While you own the copyright as soon as you click the shutter, your remedies for going after somebody that has stolen your images are very limited. The best you reasonably can do without spending lots of money is send a DMCA notice to a web host if the image is found online or ask nicely for them to stop. There could be repercussions on the infringer beyond what you might collect from them. Real estate associations may fine or suspend a member if they receive official notices of copyright infringement. The scene changes if the images are registered with the copyright office as many experienced photographers do. Remedies for infringement include attorney’s fees which means that a photographer’s attorney may work on a contingency basis for clear cut cases (read: no out of pocket expense for the photographer). If a law suit is filed, the minimum award is over $10,000 and could go up to $150,000 (very rare) or higher in exceptionally rare cases plus those attorneys fees and expenses. It’s not common for infringement cases to see the inside of a courtroom. Settlements before trial are much more common. The easiest way to avoid copyright issues is to never use photos given to you unless you have a clear license for them and to make sure your team knows this as well. Just because it’s on the internet doesn’t mean it’s free. The term for a copyright is the life of the creator plus 70 years (120 years from creation for a corporation).

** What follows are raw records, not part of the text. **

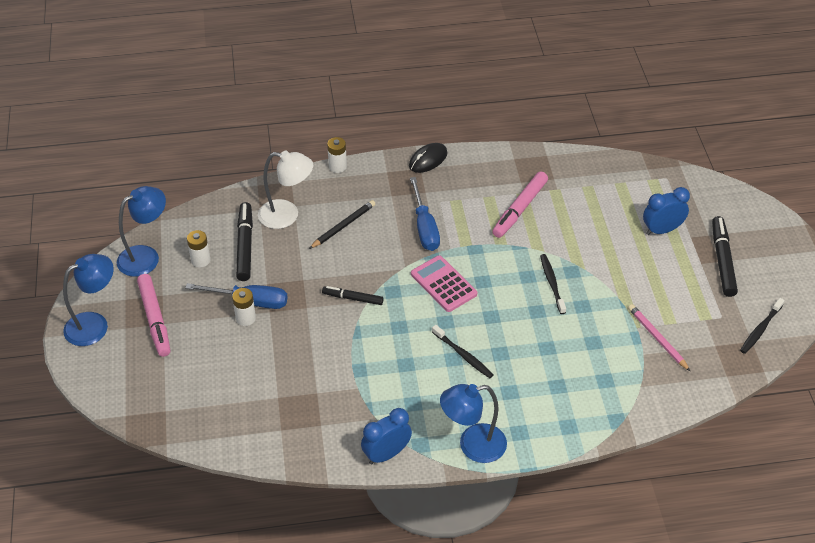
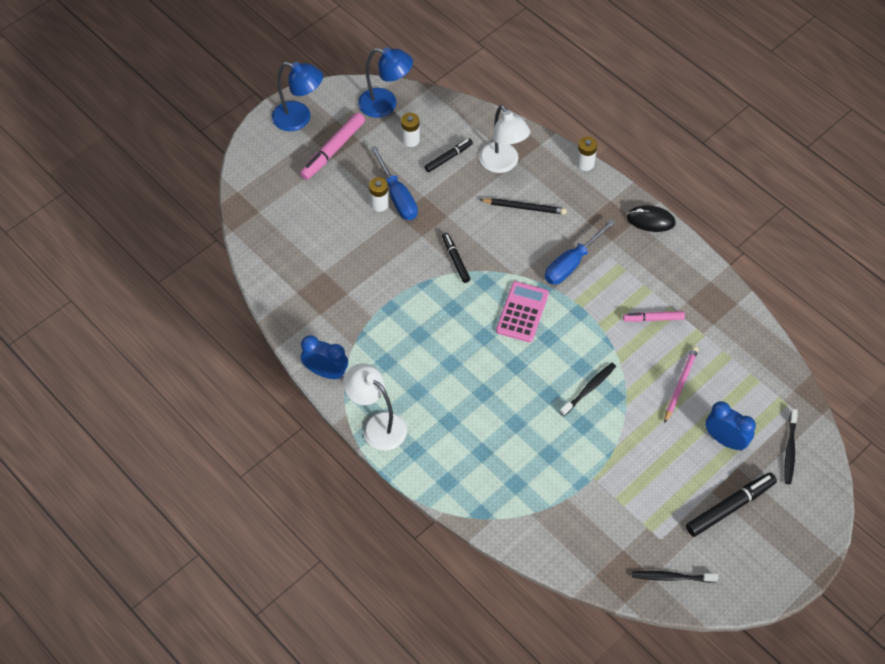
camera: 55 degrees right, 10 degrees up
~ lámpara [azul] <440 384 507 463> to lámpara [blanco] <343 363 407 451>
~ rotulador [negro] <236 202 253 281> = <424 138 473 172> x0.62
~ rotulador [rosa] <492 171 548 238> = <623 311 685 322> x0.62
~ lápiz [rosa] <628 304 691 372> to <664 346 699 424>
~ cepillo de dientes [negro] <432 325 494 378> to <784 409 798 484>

Any modern photograph you would likely want to use is copyrighted.

You might now ask if there is any situation where you should own the copyright. Yes, there is. If you have commissioned a designer to create a logo or artwork for your business, you want to own that. A staff photo taken at your office is a good example of where you would want at the very least a “perpetual” (non-expiring) license. There are occasions where an assignment of copyright is expected as part of the transaction or may be requested. If I think of one that would pertain to the real estate industry at the listing agent level, I’ll update this post. I know that some nationwide brands have been trying to get photographers to sign contracts that effectively give away their copyrights.  There was screaming in the real estate photographer’s forums online, I will tell you. Nearly all of the best photographers refused to sign and as the hoorah has settled down, I think the local offices have bucked the directive so they can continue using the photographers that have been giving them good service and measure. The cover story was that the agreement was needed for insurance purposes. It wasn’t.

The usual disclaimer:

None of the above is legal advice. I hired thousands of monkeys and a truck load of second hand typewriters and these are the paragraphs with good spelling that seemed to fit together. The process is working well. See other primate induced meanderings on this site for additional light entertainment. Always, always, always talk with an attorney that has experience in the field for real, true advice. If you are having chest pains, go to a hospital, not webmd.com. If you have the flu, stay home and have some chicken soup, antibiotics won’t help. You should have got the flu shot when you were at the pharmacy.